Newsroom > DHHS News Release
FOR IMMEDIATE RELEASE
December 31, 2015
Russ Reno, Communications and Legislative Services, (office) 402-471-8287 or (cell) 402-450-7318, or email@example.com
Best New Year’s Resolution for Your Health: Quit Smoking
Lincoln – If you’ve tried to quit smoking in the past, you know it’s not easy. According to the Centers for Disease Control and Prevention, the nicotine that is naturally found in tobacco may be as addictive as heroin, cocaine, or alcohol. There’s no doubt about it, quitting smoking is hard and may take several attempts to finally quit for good.
"If you’ve tried to quit before and haven’t been successful, don’t give up or blame yourself. Remember that smokers can and do quit and you can too. Today, there are more former smokers in the U.S. than current smokers,” said Amanda Mortensen, Program Manager for Tobacco Free Nebraska.

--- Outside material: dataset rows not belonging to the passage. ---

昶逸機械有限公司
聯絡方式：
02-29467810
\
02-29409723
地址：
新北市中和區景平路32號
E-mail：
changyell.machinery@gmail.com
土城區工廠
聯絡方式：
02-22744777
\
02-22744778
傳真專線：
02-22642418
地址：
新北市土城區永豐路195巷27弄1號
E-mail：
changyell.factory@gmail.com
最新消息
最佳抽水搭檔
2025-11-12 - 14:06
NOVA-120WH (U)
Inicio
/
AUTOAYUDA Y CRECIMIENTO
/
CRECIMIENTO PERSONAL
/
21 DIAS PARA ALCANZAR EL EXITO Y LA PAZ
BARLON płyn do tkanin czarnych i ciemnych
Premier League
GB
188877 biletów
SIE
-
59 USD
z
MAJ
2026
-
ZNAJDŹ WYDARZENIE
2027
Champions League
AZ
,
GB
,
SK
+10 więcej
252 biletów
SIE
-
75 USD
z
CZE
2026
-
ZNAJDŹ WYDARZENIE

According to the American Cancer Society, within 20 minutes of smoking your last cigarette, your heart rate and blood pressure drop. Within 12 hours, the carbon monoxide level in your blood drops to normal. Within two to three months, your circulation improves and your lung function increases. After one year of living tobacco free, the excess risk of coronary heart disease is half that of a continuing smoker’s. Ten years after quitting, your risk of dying from lung cancer is about half that of a person who is still smoking.
Want to quit? Here are some next steps:
- Talk to your healthcare provider about the medications and over-the-counter products that are approved by the U.S. Food and Drug Administration (FDA) for cessation support.

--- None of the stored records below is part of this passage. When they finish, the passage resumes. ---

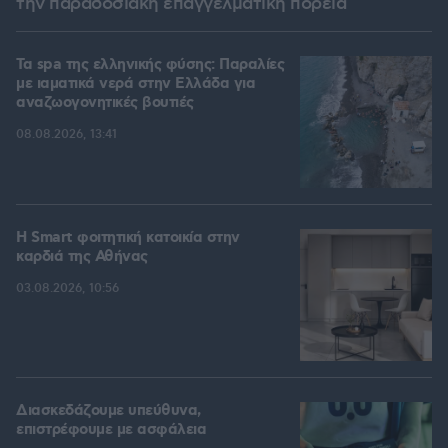
την παραδοσιακή επαγγελματική πορεία
Τα spa της ελληνικής φύσης: Παραλίες
με ιαματικά νερά στην Ελλάδα για
αναζωογονητικές βουτιές
08.08.2026, 13:41
Η Smart φοιτητική κατοικία στην
καρδιά της Αθήνας
03.08.2026, 10:56
Διασκεδάζουμε υπεύθυνα,
επιστρέφουμε με ασφάλεια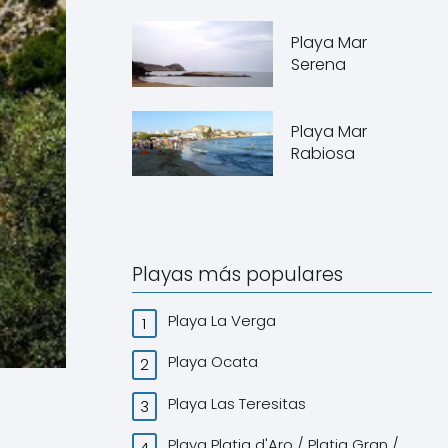
Playa Mar
Serena
Playa Mar
Rabiosa
Playas más populares
Playa La Verga
Playa Ocata
Playa Las Teresitas
Playa Platja d'Aro / Platja Gran /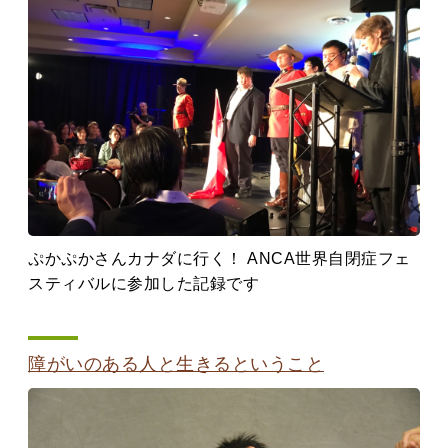
ぷかぷかさんカナダに行く！ ANCA世界自閉症フェ
スティバルに参加した記録です
障がいのある人と生きるということ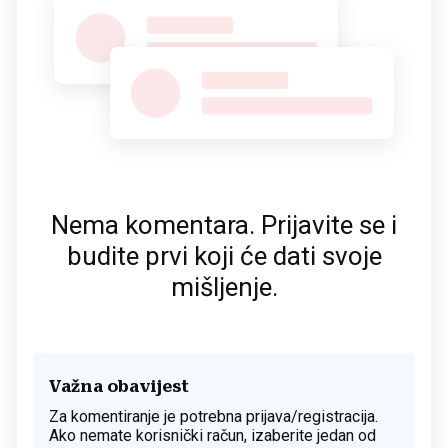
Nema komentara. Prijavite se i
budite prvi koji će dati svoje
mišljenje.
Važna obavijest
Za komentiranje je potrebna prijava/registracija.
Ako nemate korisnički račun, izaberite jedan od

- Find out if your employer has a cessation group or program.
- Call the Nebraska Tobacco Quitline at 1-800-QUIT-NOW (1-800-784-8669) or online at www.QuitNow.ne.gov. The quitline is a program of the Nebraska Department of Health and Human Services and has specially trained cessation counselors, written material and other resources to help people quit. It’s free, confidential and available 24/7 for Nebraska residents age 16 and older. Spanish-speaking callers may call 1-855-DEJELO.YA (855-355-3569) and there are mobile apps and texting support at www.smokefree.gov.
Most former smokers quit without using one of the treatments that scientific research has shown can work. However, the following methods are proven to be effective aids for smokers who want help: talking with a doctor or other healthcare provider (dentist, pharmacist, nurse practitioner, etc.) about quitting; a combination of some type of counseling, such as Quitline coaching or cessation group, along with a nicotine replacement therapy such as nicotine patches, gum or prescription medication. A combination of medication and counseling is more effective than medication or counseling alone.